In October, the U.S. Attorney in Kentucky tried to prosecute him for organizing an illegal private invasion of Mexico.  A grand jury in Frankfort refused to indict the former vice president, but the episode snarled Burr’s planning and discouraged many of his recruits — who fully expected to invade Mexico behind Burr’s sword, or even to begin the secession of America’s Western territories. 

Then William Eaton issued a deposition claiming that Burr had proposed to take over Washington, D.C. and fling President Thomas Jefferson and Congress out of office.  And Jefferson himself, after more than a year of ignoring warnings that Burr was organizing treason or secession or something equally evil, issued a proclamation that matters were afoot in the West that were threatening to the Union and good Americans should abhor them.

The backlash against Burr, who had ordered the construction of boats to accommodate 1500 stout-hearted adventurers, began to unravel his expedition.  He hurried off to Nashville to try to persuade Andrew Jackson, then a Tennessee militia general, to continue with their expedition, but to no avail. Jackson, troubled by the reports of Burr’s nefarious purposes, withdrew his prior pledges to support the expedition and join it.  Burr hired a couple of boatmen to steer him and a few livestock down the Cumberland River.

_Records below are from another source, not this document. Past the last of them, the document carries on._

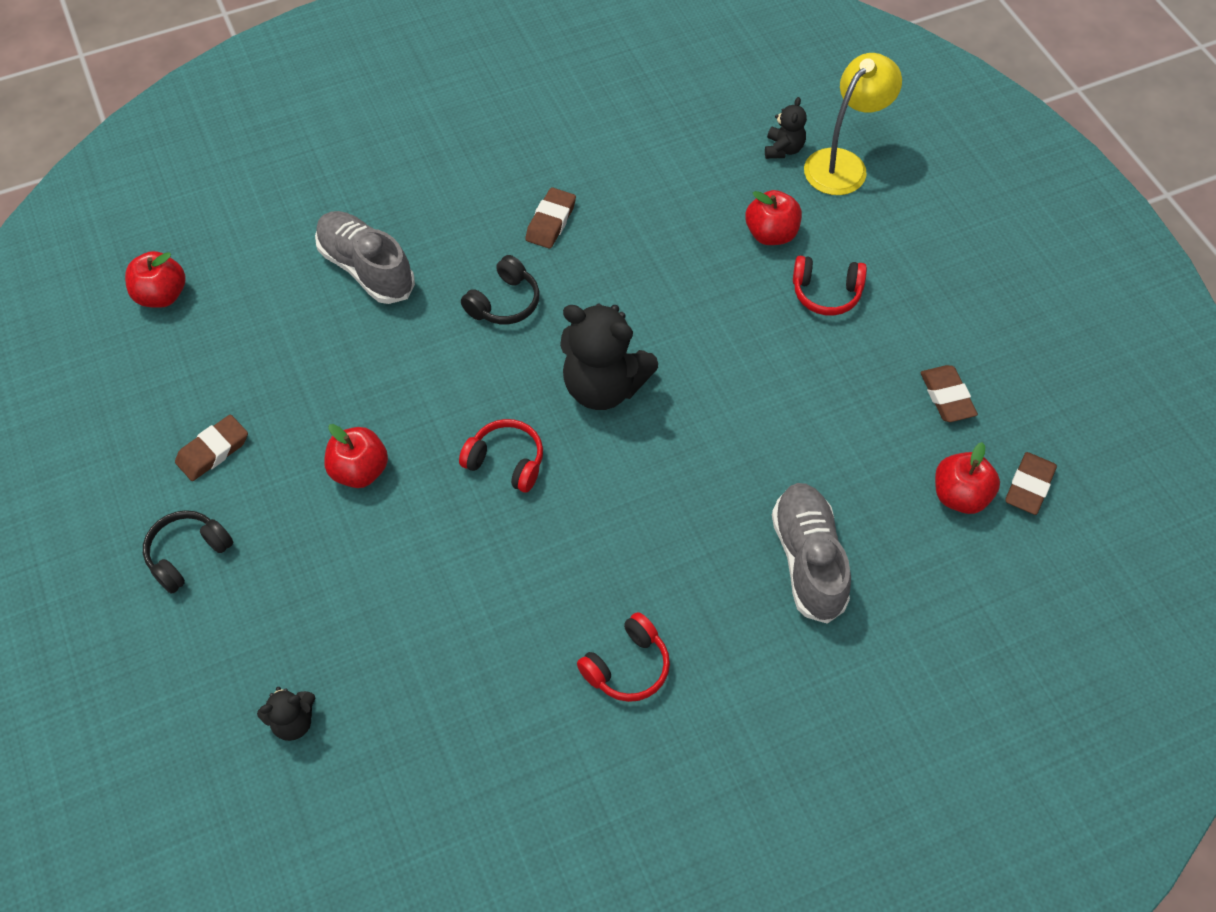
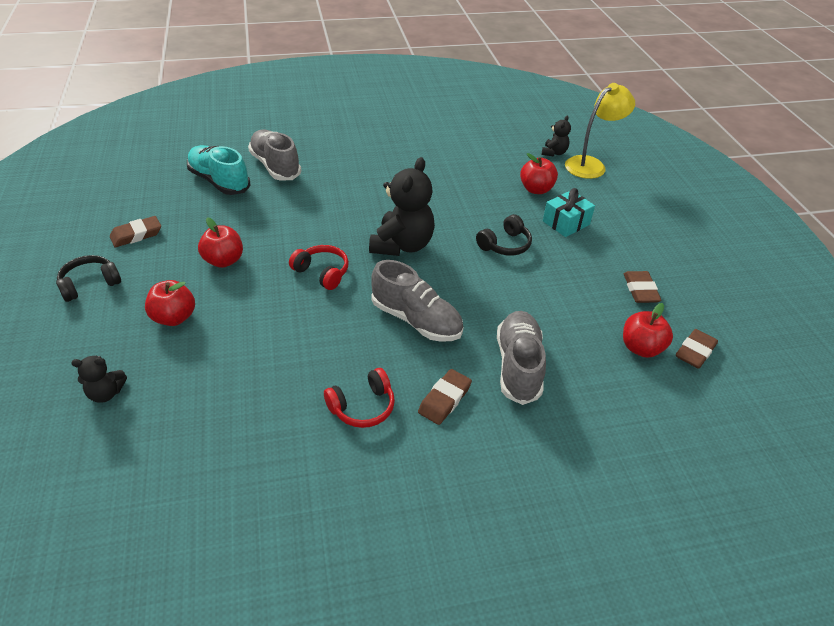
camera: 10 degrees right, 15 degrees down
(162, 295) = (148, 159): red apple -> red apple (174, 317)
(292, 319) = (219, 181): none -> turquoise shoe
(504, 302) = (353, 194): black headphones -> black headphones (505, 245)
(550, 221) = (397, 163): brown eraser -> brown eraser (444, 399)
(603, 386) = (402, 245): black teddy bear -> black teddy bear turned 105 degrees counterclockwise
(659, 515) = (416, 320): none -> grey shoe
(826, 293) = (566, 223): red headphones -> turquoise gift

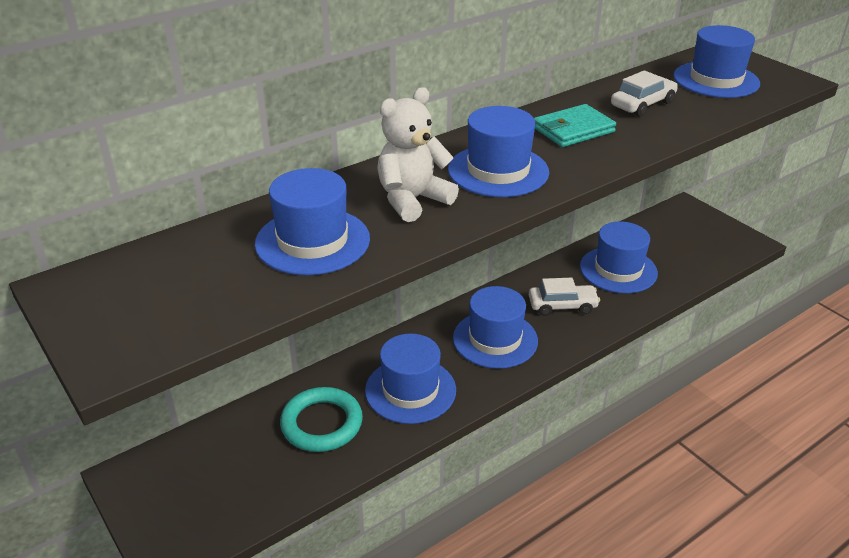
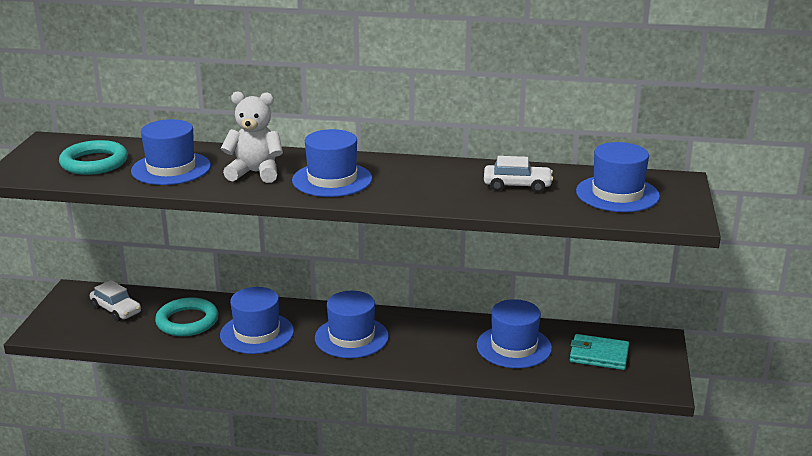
camera: 45 degrees right, 10 degrees down
(200, 282) = (94, 163): none -> turquoise ring
(562, 306) = (430, 344): white car -> white car (116, 310)
(573, 130) = (431, 179): turquoise wallet -> turquoise wallet (599, 355)

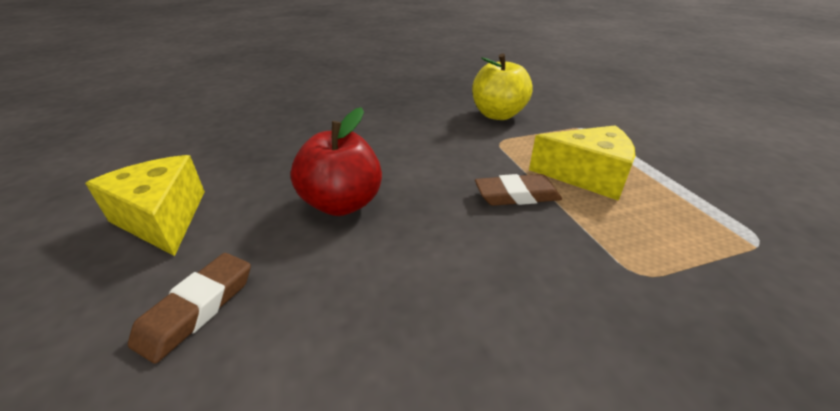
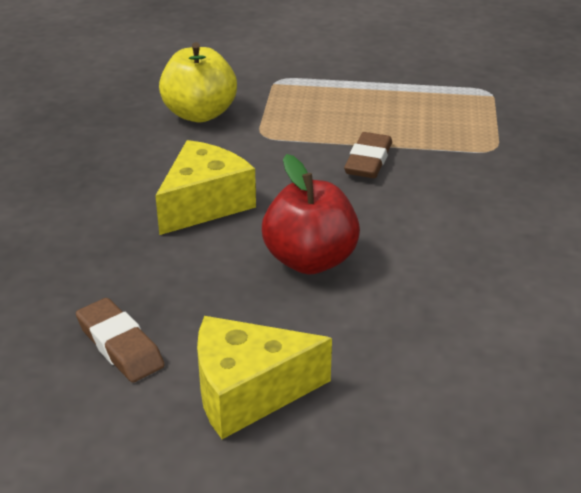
camera: 65 degrees left, 0 degrees up
(197, 309) = (419, 365): brown eraser -> brown eraser (120, 345)
(586, 176) = (364, 116): yellow cheese -> yellow cheese (204, 204)

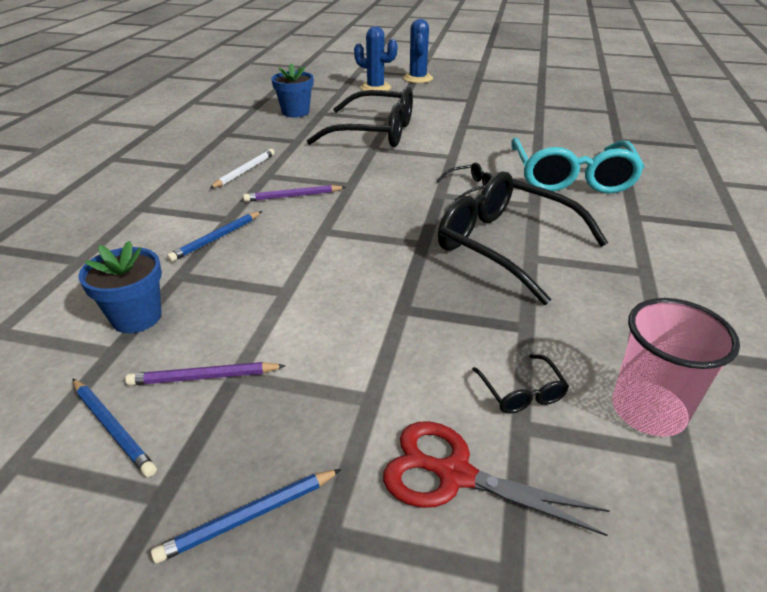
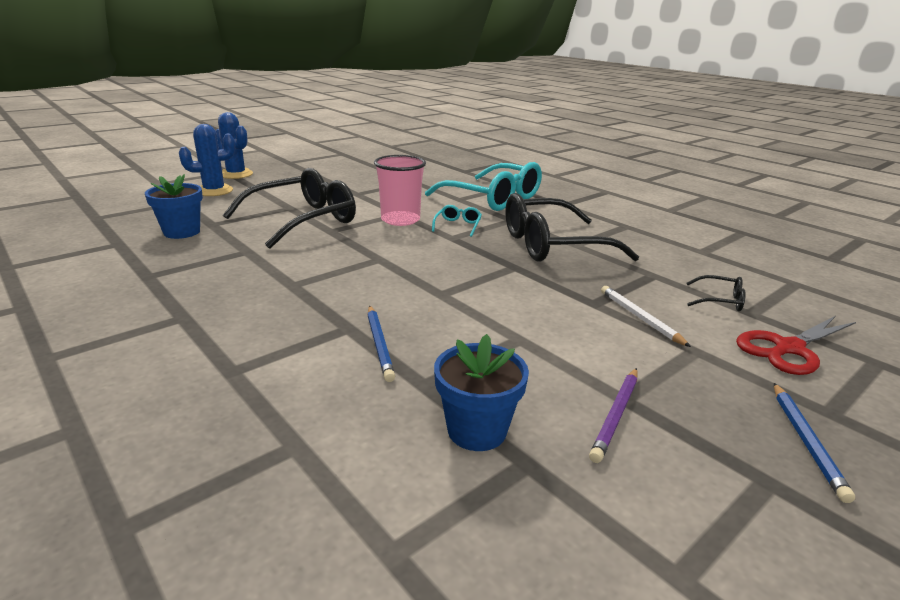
camera: 55 degrees left, 10 degrees down
(112, 428) = (660, 490): blue pencil -> none
(245, 171) = (262, 291): white pencil -> white pencil (640, 317)
(293, 196) = (357, 286): purple pencil -> none
(470, 187) = (458, 226): black glasses -> turquoise glasses
(648, 410) = (756, 276): pink cup -> pink cup (400, 220)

Burr’s captains from Western New York descended the Ohio River with but forty men, fleeing Blennerhassett Island (opposition the current Parkersburg, WV) on the night of December 11, one step ahead of the Ohio militia and a posse of Virginia vigilantes.

It was near Christmas when Burr finally joined his expedition, which had swelled to about 100 worthies.  The rendezvous happened below where the Cumberland River flowed into the Ohio, in what is now Illinois.  And there, on the banks of the Ohio, sleeping outdoors and patching up their boats, Burr and his men spent Christmas 1806.